Dear Investor,
Several metrics showcasing the strength of the Indian tech startup ecosystem in NASSCOM’s latest report indicate that we are approaching escape velocity. India added eight new Unicorns in 2018, and now has the third largest number after USA (126) and China (77). More importantly, the time to attain billion-dollar valuation is now 5-7 years, second only to China (4-6 years).
2018 saw, for the first time, an India B2B SaaS company – Freshworks – joining the Unicorn club within eight years of being founded. Another surprise entry was Udaan, a B2B online marketplace, that achieved Unicorn status in just two years since inception. I am happy to report that we, too, have SaaS and B2B online marketplace startups in our portfolio. I must share that in December, the past President & CEO of Freshworks for North America – Dilawar Syed – held an interactive learning session with our entrepreneurs to share his experiences on building teams and culture for global expansion.

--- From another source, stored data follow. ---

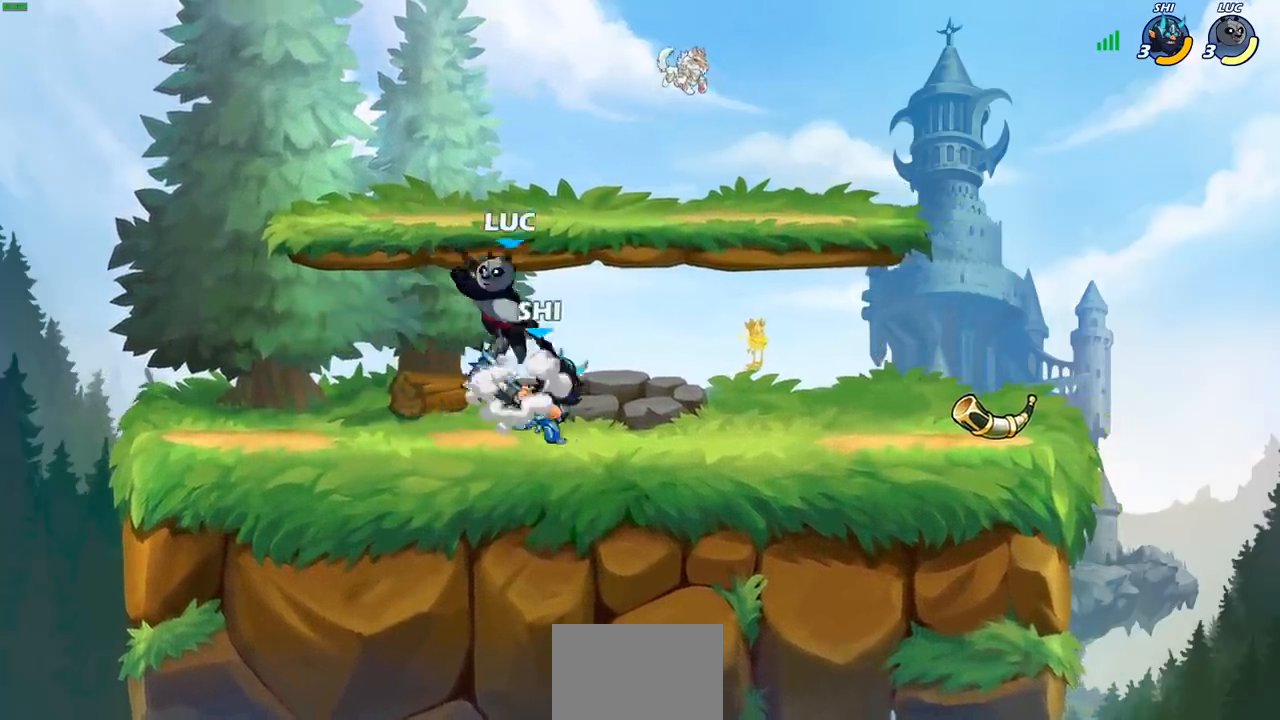
{"buttons": [], "left_stick": "left", "right_stick": "center", "events": [[33, "CROSS", "up"], [100, "R2", "up"], [100, "left_stick", "right"], [167, "left_stick", "down"], [300, "left_stick", "right"], [367, "left_stick", "center"], [450, "left_stick", "left"]]}
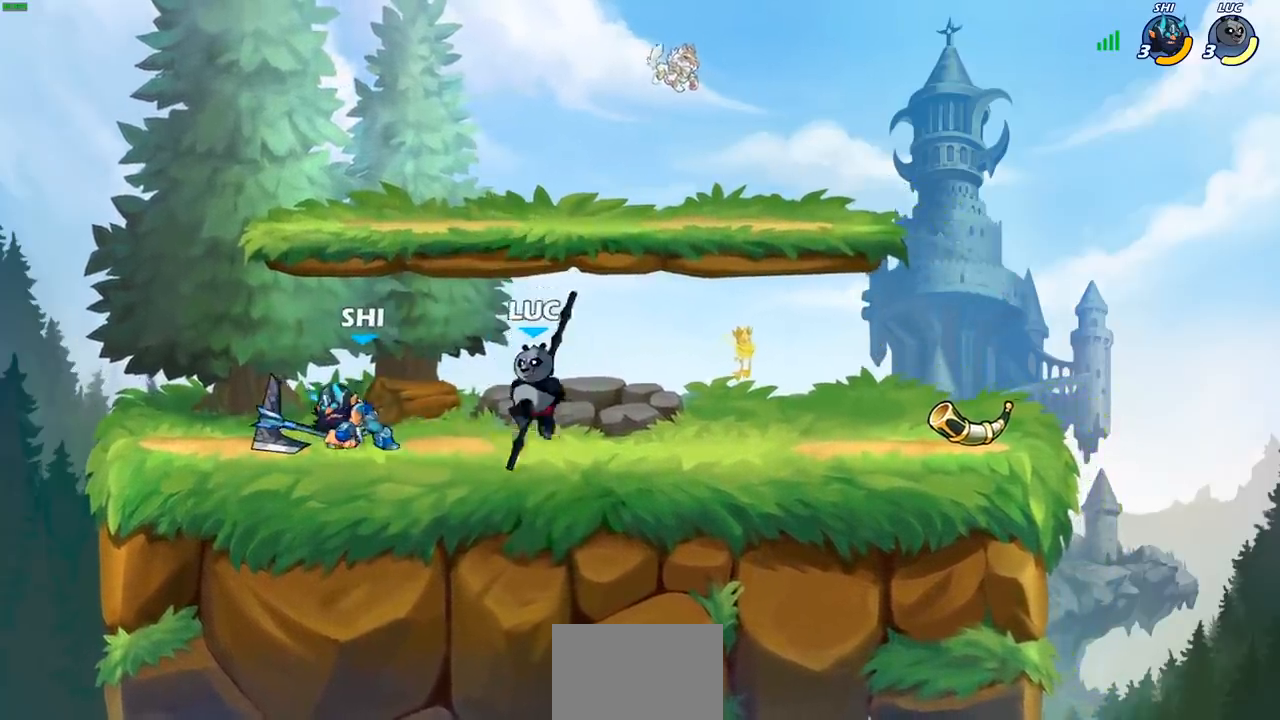
{"buttons": ["SQUARE"], "left_stick": "center", "right_stick": "center", "events": [[67, "SQUARE", "down"], [100, "left_stick", "center"], [117, "SQUARE", "up"], [283, "SQUARE", "down"], [350, "SQUARE", "up"], [433, "SQUARE", "down"]]}
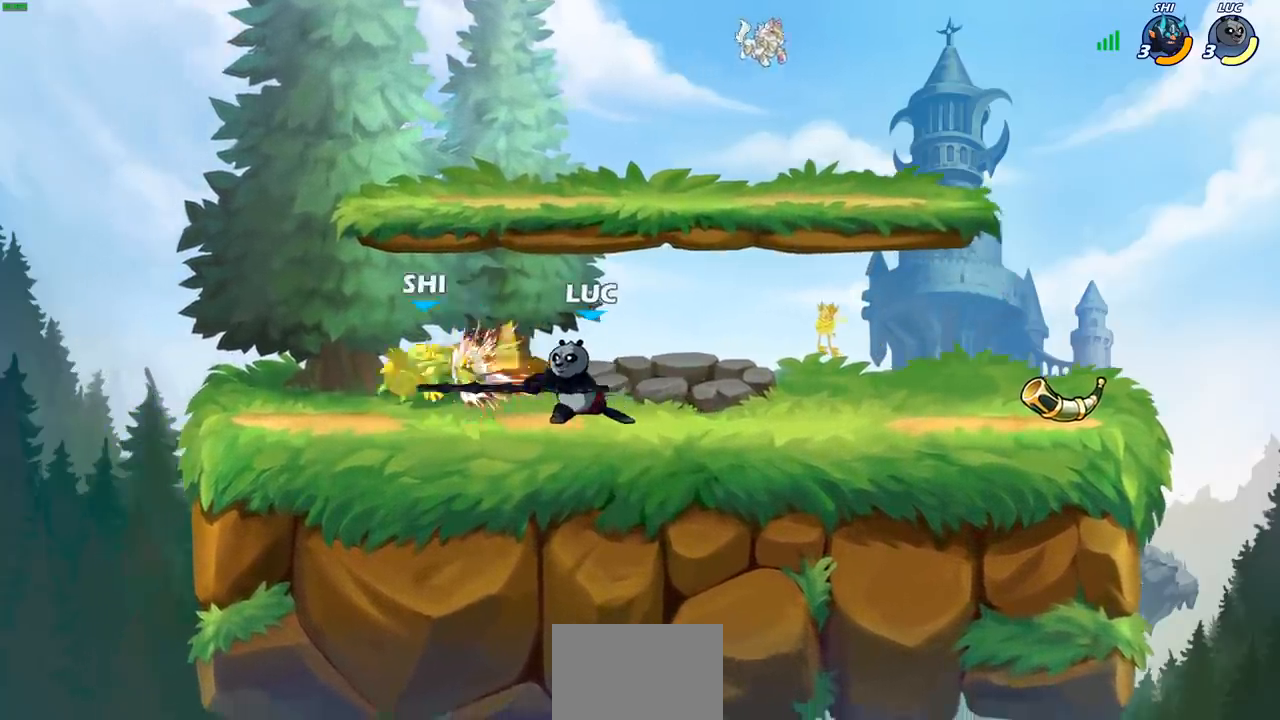
{"buttons": [], "left_stick": "center", "right_stick": "center", "events": [[50, "SQUARE", "up"], [117, "left_stick", "left"], [167, "R2", "down"], [200, "CIRCLE", "down"], [250, "R2", "up"], [267, "left_stick", "center"], [283, "CIRCLE", "up"]]}
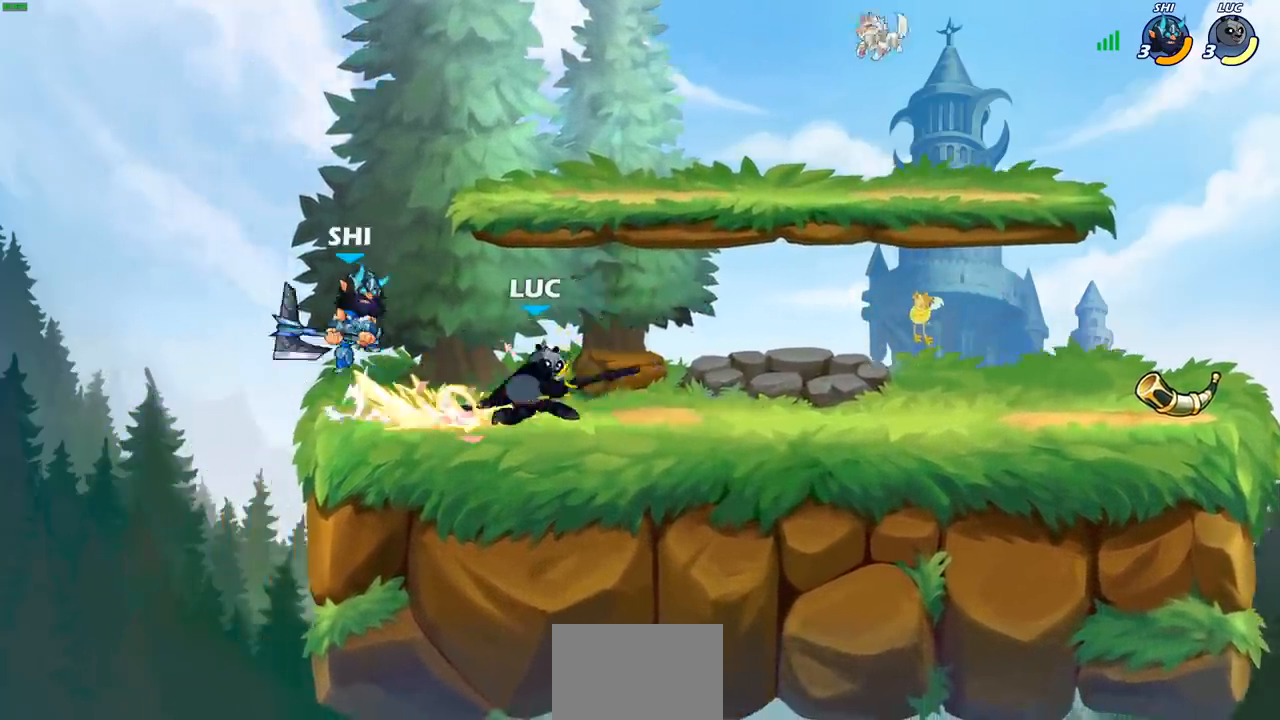
{"buttons": ["R2"], "left_stick": "center", "right_stick": "center", "events": [[467, "R2", "down"]]}
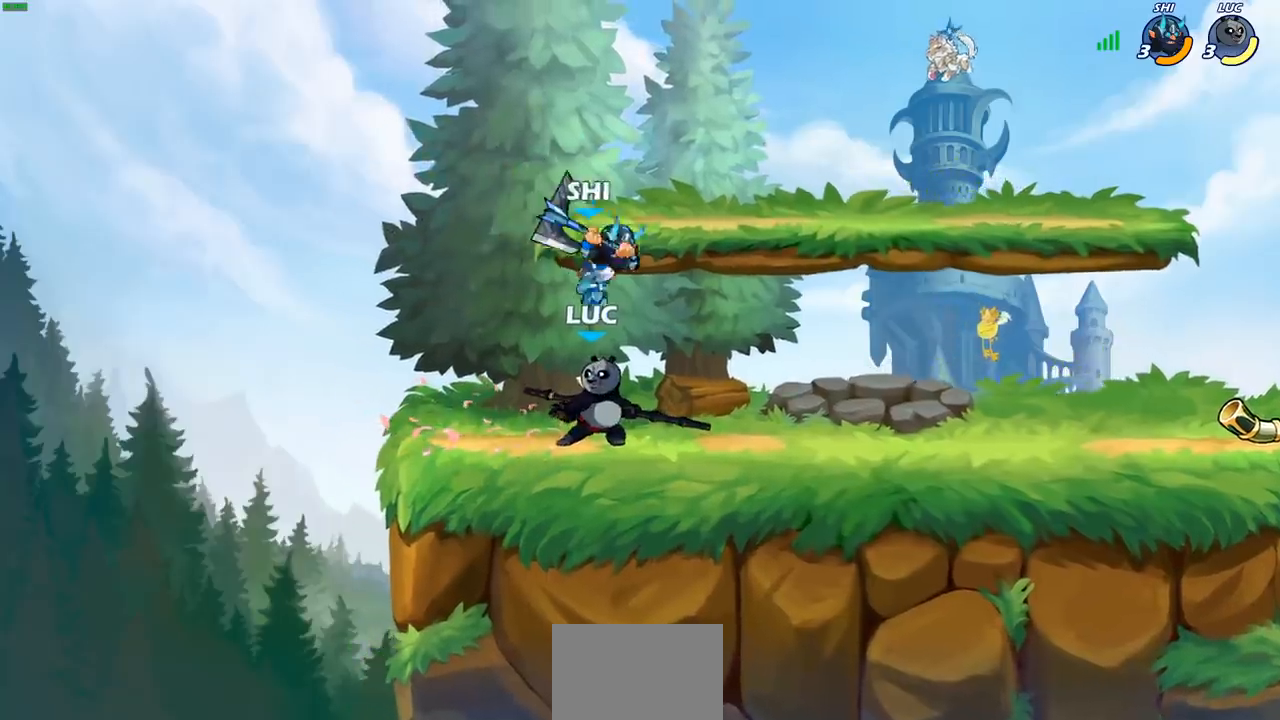
{"buttons": [], "left_stick": "center", "right_stick": "center", "events": [[267, "left_stick", "right"], [283, "R2", "up"], [483, "left_stick", "center"]]}
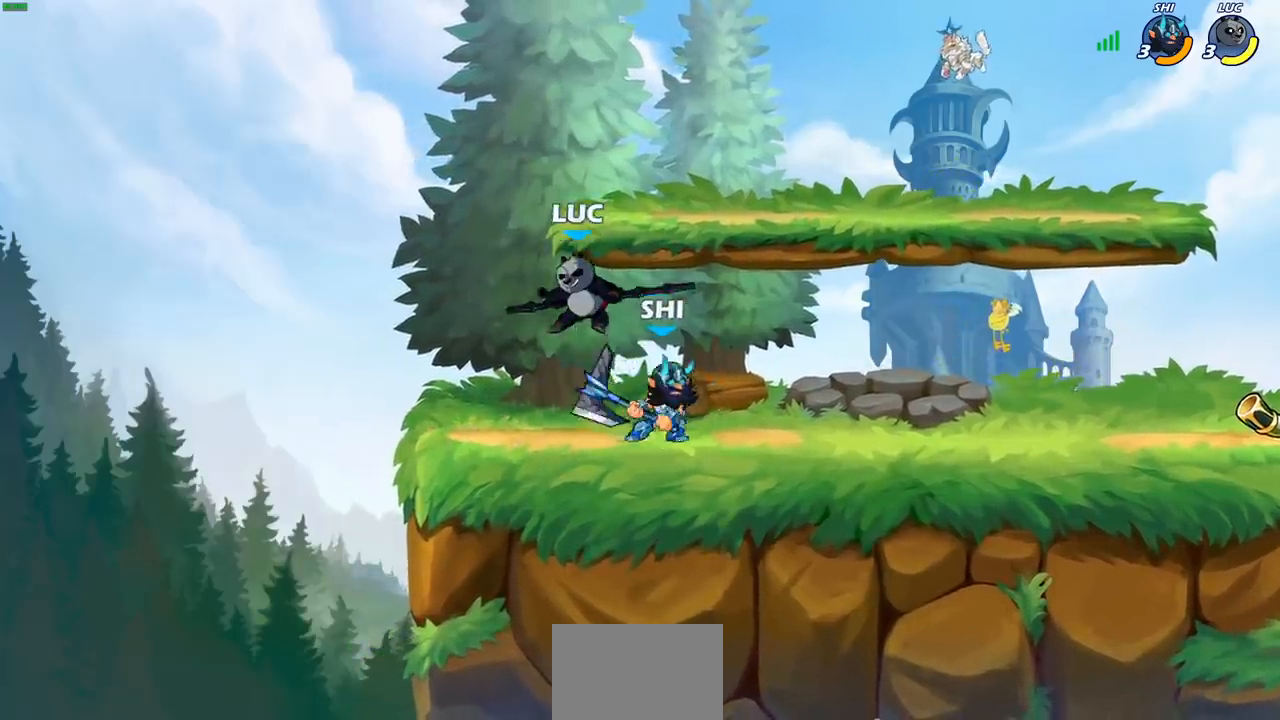
{"buttons": [], "left_stick": "down-right", "right_stick": "center", "events": [[67, "CROSS", "down"], [100, "left_stick", "up-left"], [117, "R2", "down"], [150, "left_stick", "up"], [350, "CROSS", "up"], [367, "R2", "up"], [483, "left_stick", "down-right"]]}
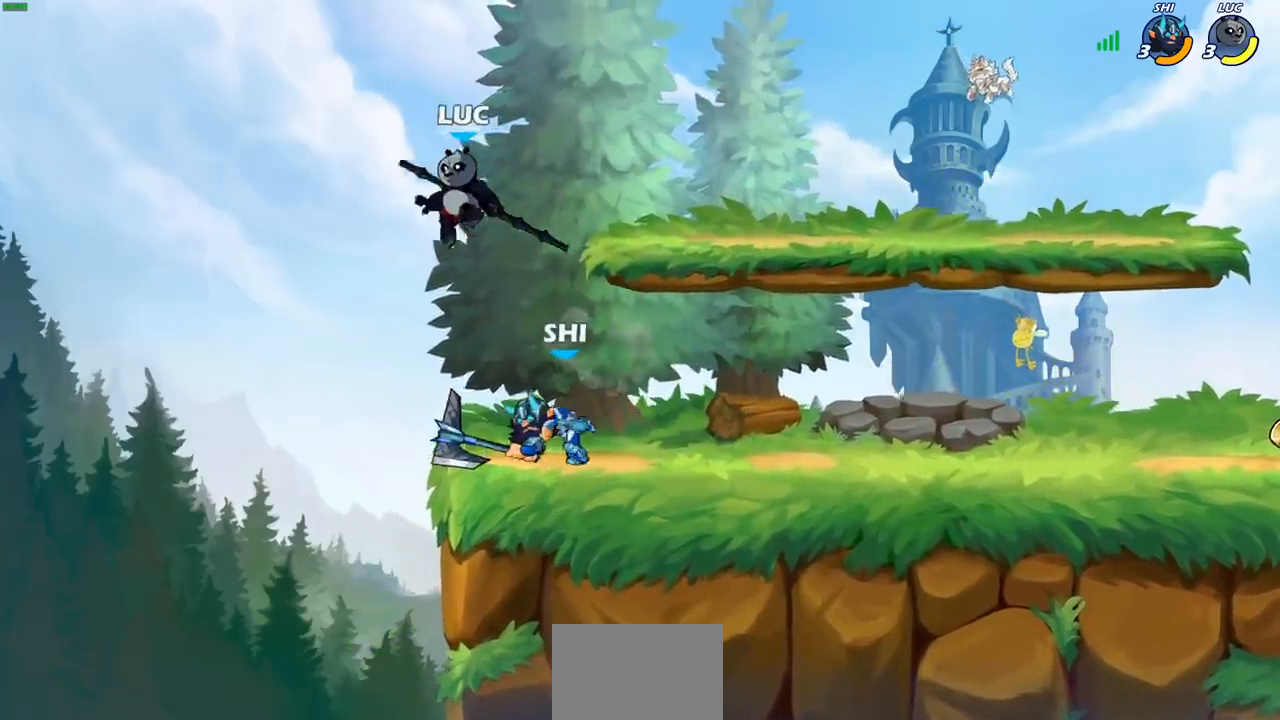
{"buttons": [], "left_stick": "up-right", "right_stick": "center", "events": [[183, "SQUARE", "down"], [233, "SQUARE", "up"], [233, "left_stick", "up-left"], [383, "left_stick", "up-right"]]}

As we enter another year in our chapter, the values of prudence, patience and perseverance with which we built YourNest Venture Capital since 2012 have manifested themselves in both the funds: the YourNest Angel Fund – Scheme 1 and YourNest India VC Fund II. We remained true to our investment thesis, and invested further in DeepTech, enterprise-oriented B2B startups. 2019 does hold the promise of at least one portfolio company, reaching the INR 1,000 crore valuation mark.
However, nothing proves this more than the performance of YourNest Angel Fund whose Portfolio IRR is at 22.6% (since inception) with the NAV moving up from INR 16,389 as on December 2017 to INR 18,687 as on December 2018. With this fundamentally strong foundation, we are now focusing on exits from the first fund and are seeing strong valuations emerge in our portfolio companies.
For Fund II, the team at YourNest Venture Capital continues to balance the need for strong investor returns with careful investee selection. We reviewed 2,767 startups since January 2018 before shortlisting 320 of them and, eventually, investing in three: this method is very much in line with our belief that DeepTech and B2B startups require intensive analysis before we can commit your capital to them. We have offered two fresh termsheets for investment in Q4 FY19: an SD-WAN venture and a patent-led Computer Vision tech startup. The deal-pipeline continues to be compelling with extensive deliberations amongst our partners to pick potential winners. We are delighted to inform that, for the second fund, we are all set to cross the INR 300 crore fund corpus target: extending the fund-raising period till July 1st 2019 will allow us to invest in a larger number of promising startups and increase our shareholding in the most promising ones.
Within the YourNest team, this principle of ‘transferred trust‘ remains an abiding motto: your investment stays in safe hands as we identify winners and manage these funds even as we nurture bright, committed entrepreneurs to scale up and reach out to global markets wherever possible.
I am confident of sharing some path-breaking developments in the next quarter and, as always, look forward to your continued support.